La spina nel fianco, Nancy Pelosi
La Speaker è la spina. Lei, la presidente della Camera, sta facendo impazzire Trump, o almeno ci prova. Il ministro del Tesoro, Steven Mnuchin, ci parla al telefono, lei dà l'ultimatum per l'accordo sul piano di aiuti per il coronavirus, sembra fatta, poi in serata arriva il capo del Gop al Senato, Mitch McConnell, e stoppa tutto, alt, non facciamo niente. Perché? McConnell è d'accordo con Trump per far saltare tutto e, al netto dei sempre possibili colpi di scena e cambi di posizione e dichiarazioni di rito, ai repubblicani conviene marciare spediti in Senato con la nomina di Amy Coney Barrett alla Corte Suprema fissata per lunedì prossimo. Ci sono in ballo non solo gli equilibri della Corte (e abbiamo visto quanto sono importanti con il pareggio sul voto per posta in Pennsylvania), ma il consenso degli elettori più conservatori. Non c'è tempo e spazio istituzionale per approvare di gran carriera il piano di aiuti, McConnell e Trump danno la precedenza alla Corte Suprema e all'elezione ultra-rapida di Barrett. Gli aiuti? Si vedrà, sul piano della comunicazione i repubblicani comunque potrebbero scaricare le responsabilità sui dem e, naturalmente, altrettanto faranno i dem con i repubblicani.
La sorpresa d'ottobre
Domanda: ma non è un errore lasciare affondare il piano di aiuti, visto che l'economia resta il primo punto nell'agenda degli elettori? Giusto quesito, la risposta è sempre là, basta seguire i comizi di Trump e in questo caso la vecchia, cara regola del giornalismo, "follow the money". Andiamo con ordine: ieri Trump ha detto che "non ci sarà una ripresa a V, ma una super V". A che cosa allude il presidente? Snoccioliamo i numeri che conosciamo: l'economia americana ha recuperato quasi 4 milioni di posti di lavoro nell'ultimo trimestre, dopo i 7 milioni di nuovi posti creati a maggio e in giugno; il numero delle nuove costruzioni è di oltre 1,5 milioni di case, il mercato immobiliare americano è la star della ripresa; le vendite al dettaglio a settembre sono salite a +1,9%, il triplo rispetto alle attese. Bene, fin qui lo scenario è quello di una progressiva ripresa. Ma la "super V" di cui parla The Donald dov'è? Sul calendario, che domande, esattamente alla data 29 ottobre, quando sarà pubblicato il numero del Pil del terzo trimestre che si dice sarà vicino o superiore al 30%. Boom.
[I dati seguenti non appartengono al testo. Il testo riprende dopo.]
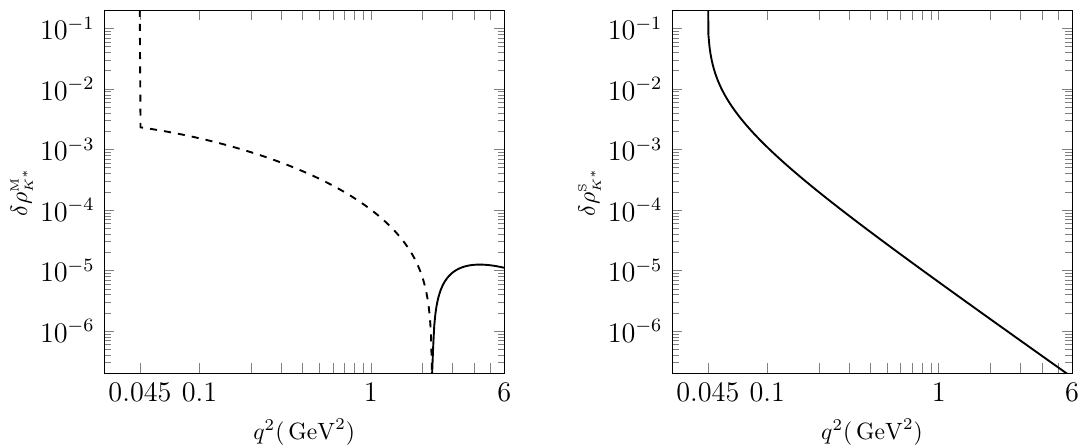
Figure 6 . The (cid:14)(cid:26) M (magnetic-dipole) and (cid:14)(cid:26) S (Sommerfeld) corrections, as de(cid:12)ned in the text, K (cid:3) K (cid:3) as a function of q 2 , in the left and right plots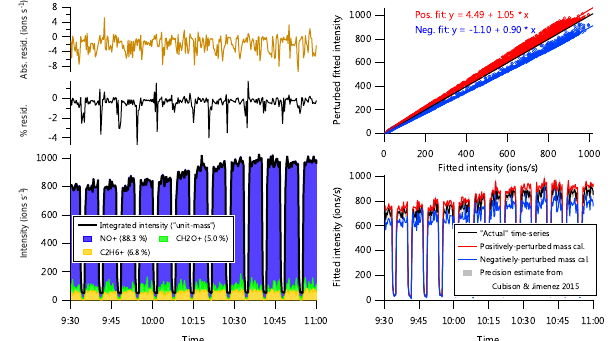
Figure 8. Assessing the sensitivity of the fitted peak intensity of the NO + ion as a function of time to perturbations in the mass cal- ibration of ± 20ppm. Left: the sum of the ions fitted at this peak compared with the integrated signal (bottom) and the absolute and relative residuals (top). Top right: scatter plots of the fitted NO + signals for the perturbed vs. best-case mass calibration scenarios. Bottom right: time series of the fitted NO + intensities, with the per- turbed mass calibration cases shown in red and blue. The shading around the black line indicates the expected precision predicted by the parameterisation of Cubison and Jimenez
Con questo numero, Trump può contrastare il racconto di Biden sul coronavirus, l'unica arma sulla quale hanno puntato i democratici. Arma che naturalmente è molto forte (e almeno per i sondaggi vincente), visto che il contagio galoppa - ieri ci sono stati 60 mila nuovi casi, tre volte la media giornaliera registrata a giugno. Coronavirus e Obama, queste sono le due carte di Biden. Oggi l'ex presidente farà campagna per Joe a Filadelfia, è la prima volta che Obama compare in un comizio con il candidato dem. Mappa, matita, taccuino: Pennsylvania, North Carolina, Florida, questi sono i tre Stati più battuti degli ultimi giorni. In Pennsylvania Biden è avanti di 7 punti secondo l'ultimo sondaggio di USA Today/Suffolk University, condotto tra il 15 e il 19 ottobre, ma con un margine di errore del 4.4%, il che indica una situazione di potenziale parità nella corsa. Nella media di Real Clear Politics Biden è avanti di 3.7 punti nel Keystone State. Trump vince in Pennsylvania con un distacco di 1 punto nel 2106, il primo repubblicano a vincere dal 1988.
Ultimo sondaggio nazionale di Npr/Pbs/Marist, Biden al 54% e Trump al 43%. Sulla carta la partita è chiusa, Joe vince, Donald perde, la Casa Bianca torna democratica. Sulla carta. Perché il terreno è sempre diverso. Intanto in 36 milioni hanno già votato, secondo i dati dello US Election Project dell'Università della Florida. E poi i voti si contano e in caso di testa a testa sarà probabile uno slittamento del risultato, il 3 novembre avremo un quadro forse parziale. Per questo i dem restano in allarme: "Trump può ancora vincere", è stato l'avviso inviato dagli strateghi della campagna ai supporter.
Il treno corre. Biden è in Delaware a prepararsi per il match tv con Trump; The Donald stasera è a Gastonia, in North Carolina e domani si va tutti in Tennessee, a Nashville, per il secondo e ultimo dibattito televisivo. Trump dovrebbe presentarsi con il primo via libera in commissione al Senato alla nomina di Amy Coney Barrett alla Corte Suprema. Tutte le pedine stanno andando a dama. Chi farà scacco matto?